As a designer I was responsible for holding the vision and not allowing the AI to change it and then, when it claimed it finished the code, I tested it. Nothing was ever released without testing. Nothing is in the game that wasn't aligned with my vision. The AI did not design any part of this game.
Through the first part of 2026, I worked out the whole game and got the AI to code it up. I keep finding things I want to add (better constellations, reusable rockets, ride sharing etc). But mostly it's done as of this day in May, 2026. Ready for Alpha (OK, "early alpha"; cut me some slack).
Time and again the AI would wander off and do something that wasn't part of the vision and I had to drag it back. For a few weeks parts of the game were real-time instead of turn based, for example.
In my view, AI slop comes from not having a clear idea of what you want or not relentlessly (!) checking that the final product is what you intended. Yes, I've done vibe coding and allowed the AI slop to remain. But not on THIS project.
The Future
There is a lot of testing that goes into a game. It's very likely the players won't like some of my "vision" and I'll have to change it. That's what play testing is for and I'm going to embrace it.

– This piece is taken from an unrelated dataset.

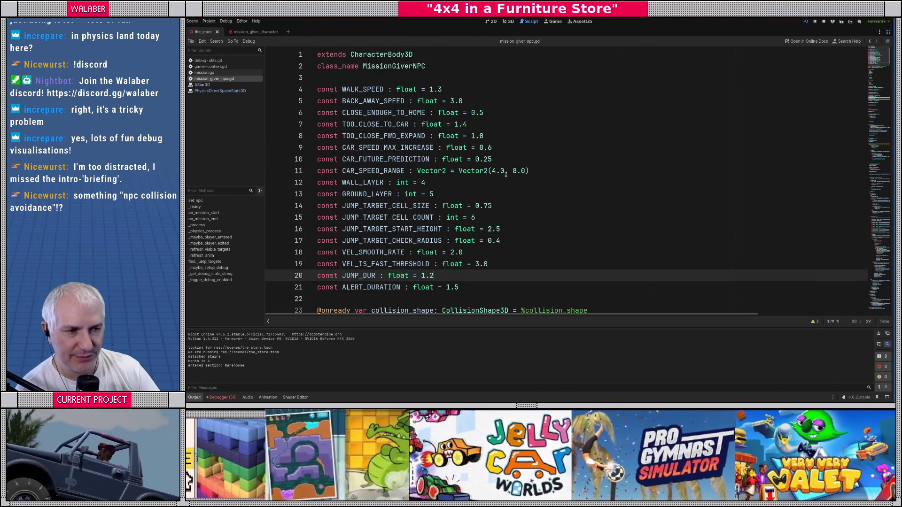
{"action": "left_click", "coordinate": [425, 89]}
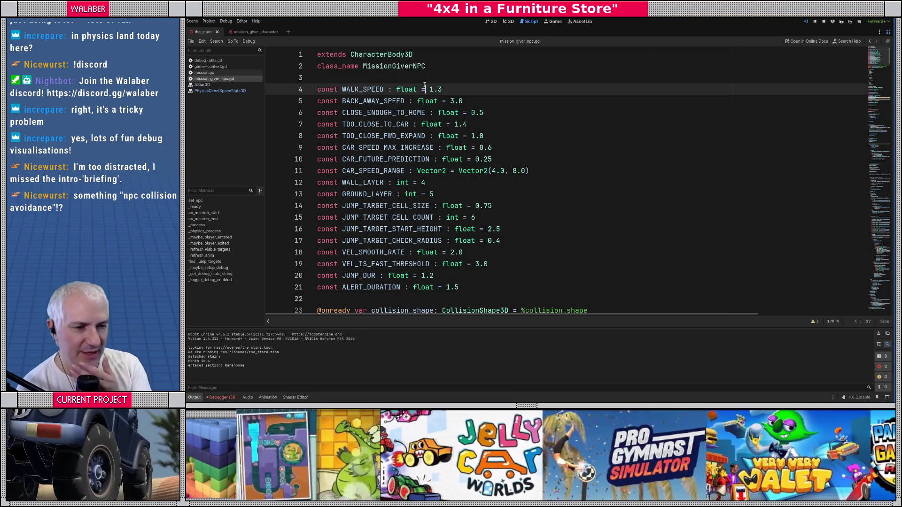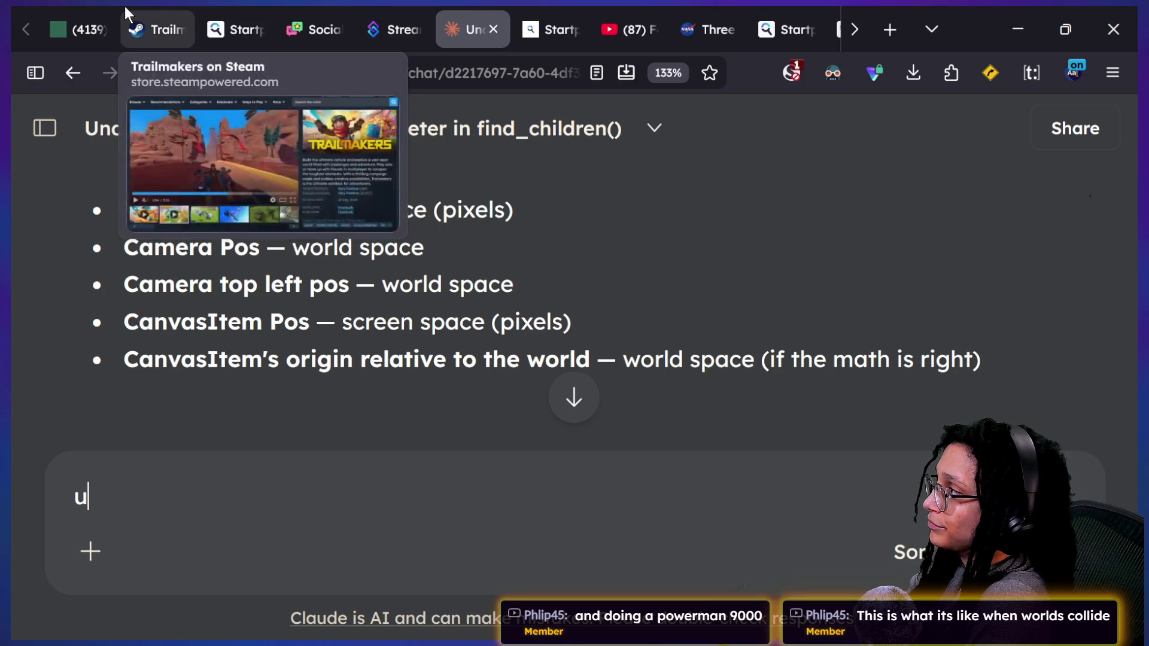
Switch from the Claude chat about find_children() to the Discord live_text channel tab
click(80, 30)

But at no time in the future will I allow the AI to redesign the game. That does not comport with my philosophy of how games should be written (which I came to in the 90s and, as with most old people, I'm not letting go of; "Hey you AI: Get off my lawn!").
This Document
It would be too ironic, even for me, to use the AI to write the document explaining that the AI didn't not design the game. So I wrote every word of this document. Like it? That's me. Hate it? Me again. Ironically that's what you get for depending on a human.
Other public facing documents WERE written by the AI. Almost all of them. I generally tell it what I want and ask for an outline and then ruthlessly edit that outline. And then it writes it and I ruthlessly edit the result.
Then, in all cases (including this document), the AI translates the text into the templates that become HTML in this kind of web app. It doesn't change the text but if you're worried about the sterile fingers of AI getting on the Art, well this game is full of sterile fingerprints. It's just too expensive to remove them.